> **TEKS DOKUMEN**:

========================

Langsung ke konten utama

Catatan Tadarus Shubuh bersama Kiai Faqih Abdul Qadir





Woks

Di hari Minggu pagi tepatnya 5 hari sebelum peringatan hari guru saya mendapatkan kesempatan sekaligus pembelajaran yang berharga. Di hari Minggu itu saya menjadi tuan rumah ngaji virtual bertajuk Tadarus Shubuh. Acara ini diselenggarakan oleh Mubadalah id yang diampu oleh KH. Faqihuddin Abdul Qadir. Beliau tak lain founder Media Mubadalah id, dosen IAIN Syeikh Nurjati Cirebon, ISIF dan Dewan Musyawarah KUPI sekaligus penulis buku "Perempuan Bukan Sumber Fitnah" dan buku terbarunya "Perempuan Bukan Mahluk Domestik".

Acara Tadarus Shubuh kali ini memasuki edisi ke-45 dengan tema, "Kisah Istri Taat Suami Yang tidak mengunjungi Ayahnya Yang Sakit Sampai Wafat". Setelah MC yaitu Mba Hesti mempersilahkan barulah saya memulai acara yang berdurasi sekitar 60 menit tersebut. Sebenarnya secara pribadi saya sangat canggung dan gemetar ketika mendengar akan berkolaborasi pada acara tersebut. Lebih lagi ketika acara dimulai ternyata jamaah yang mengikuti lebih dari 100 orang dan di dalam zoom tersebut banyak tokoh, akademisi dan pejabat salah satunya Dr. Hj. Evi Muaviah, M.Ag (Rektor IAIN Ponorogo).

Pada pengantar acara saya menjelaskan bahwa relasi keluarga antara suami istri, anak orang tua, mertua atau besan menjadi menarik ketika ada hal-hal yang disalahpahami di masyarakat. Misalnya jika merujuk tema apakah benar posisi suami di atas segalanya bagi istri dan bagaimana posisi ibu di mata seorang anak laki-laki. Saya pun menukil tulisan Kiai Faqih mengenai pembahasan bahwa sejatinya institusi pernikahan dibangun dengan tujuan memadu kasih sayang dan menciptakan ketentraman.

========================

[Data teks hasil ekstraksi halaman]

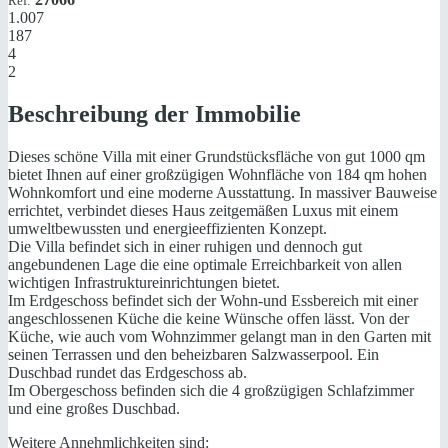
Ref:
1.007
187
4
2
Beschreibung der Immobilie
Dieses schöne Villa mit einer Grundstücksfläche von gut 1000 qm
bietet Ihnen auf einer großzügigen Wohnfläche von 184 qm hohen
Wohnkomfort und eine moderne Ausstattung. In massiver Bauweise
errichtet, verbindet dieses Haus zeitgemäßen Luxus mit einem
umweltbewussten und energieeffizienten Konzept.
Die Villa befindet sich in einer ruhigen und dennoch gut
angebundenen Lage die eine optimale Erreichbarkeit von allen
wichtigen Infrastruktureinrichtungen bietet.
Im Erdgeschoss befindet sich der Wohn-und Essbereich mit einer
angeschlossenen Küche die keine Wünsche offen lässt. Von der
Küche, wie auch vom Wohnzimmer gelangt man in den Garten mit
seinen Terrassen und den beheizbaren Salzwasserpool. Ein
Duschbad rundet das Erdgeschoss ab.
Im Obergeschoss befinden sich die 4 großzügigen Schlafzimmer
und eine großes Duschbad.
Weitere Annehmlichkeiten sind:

========================

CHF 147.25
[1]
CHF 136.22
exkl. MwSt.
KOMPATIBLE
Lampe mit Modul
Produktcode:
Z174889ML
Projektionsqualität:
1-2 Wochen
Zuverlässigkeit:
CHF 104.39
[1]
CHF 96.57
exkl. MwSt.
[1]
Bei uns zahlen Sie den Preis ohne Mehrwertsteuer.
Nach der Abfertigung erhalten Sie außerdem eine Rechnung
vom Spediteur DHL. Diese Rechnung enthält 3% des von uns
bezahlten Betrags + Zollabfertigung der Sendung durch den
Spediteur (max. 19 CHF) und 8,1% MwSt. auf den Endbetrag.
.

========================

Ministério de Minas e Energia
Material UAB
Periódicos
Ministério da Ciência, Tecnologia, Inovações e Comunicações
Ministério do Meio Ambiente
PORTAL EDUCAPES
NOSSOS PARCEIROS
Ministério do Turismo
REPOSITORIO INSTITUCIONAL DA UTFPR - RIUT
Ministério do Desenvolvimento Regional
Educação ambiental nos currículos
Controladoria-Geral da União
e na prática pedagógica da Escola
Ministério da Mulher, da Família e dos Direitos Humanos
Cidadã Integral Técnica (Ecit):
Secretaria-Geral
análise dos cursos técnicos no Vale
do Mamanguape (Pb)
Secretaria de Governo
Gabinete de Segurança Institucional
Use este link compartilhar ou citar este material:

========================

> **TUGAS**:
1/ Jawablah pertanyaan berikut berdasarkan catatan tentang Tadarus Shubuh.
(a) Tadarus Shubuh kali ini memasuki edisi ke berapa?
(b) Siapa MC acara tersebut?
(c) Siapa yang menyelenggarakan acara tersebut?
2/ Terjemahkan kalimat dari catatan tentang Tadarus Shubuh ini ke dalam bahasa Inggris: "Acara ini diselenggarakan oleh Mubadalah id yang diampu oleh KH. Faqihuddin Abdul Qadir."
3/ Teruskan catatan tentang Tadarus Shubuh bersama Kiai Faqih, dimulai setelah kalimat terakhirnya.

> **JAWABAN LATIHAN**:
1/
(a) Edisi ke-45.
(b) Mba Hesti.
(c) Mubadalah id.

2/ This event was organized by Mubadalah id and taught by KH. Faqihuddin Abdul Qadir.

3/
Pada sesi diskusi ini tentu kita akan membahas terkait kisah seorang istri yang taat suami sehingga ia tidak beranjak dari tempat tidur padahal ayahnya tengah sakit bahkan sampai wafat. Cerita tersebut pun beragam versi salah satunya mengenai istri yang ditinggal perang dan suaminya berpesan untuk tidak kemanapun. Dalam cerita tersebut sampai ia tidak menjenguk ayahnya yang sakit bahkan hingga wafat. Versi lain mengatakan ada seorang ibu yang sakit sampai wafat karena tidak dirawat oleh anaknya (istri) dengan alasan taat pada perintah suami.

Dari cerita-cerita yang beredar itulah akhirnya timbul pertanyaan lantas bagaimana ketaatan antara istri pada suami dan bagaimana penghormatan suami pada orang tua terutama ibu. Bagaimana pula relasi ketaatan tersebut di antara perasaan ibu dan istri. Di sinilah kita akan mengurai bagaimana tema ini dinarasikan dalam perspektif ayat mubadalah.

Peran suami sangat jelas dalam al Qur'an yaitu, "Suami berkewajiban memberi nafkah istri dengan baik" (Al Baqarah: 231). Selain itu seorang suami juga berkewajiban berbakti pada orang tua khususnya ibu. Syeikh al Mundziri dalam Kitab at Targhib wat Tarhib minal Haditsis Syarif menyebutkan ada 9 amalan utama yang ke semuanya berkaitan dengan berbakti pada orang tua di antaranya; jihad merawat orang tua, membahagiakan, surga di telapak kaki ibu, orang tua pintu surga, ridha Allah pada orang tua, berbuat baik pada kerabat orang tua dll.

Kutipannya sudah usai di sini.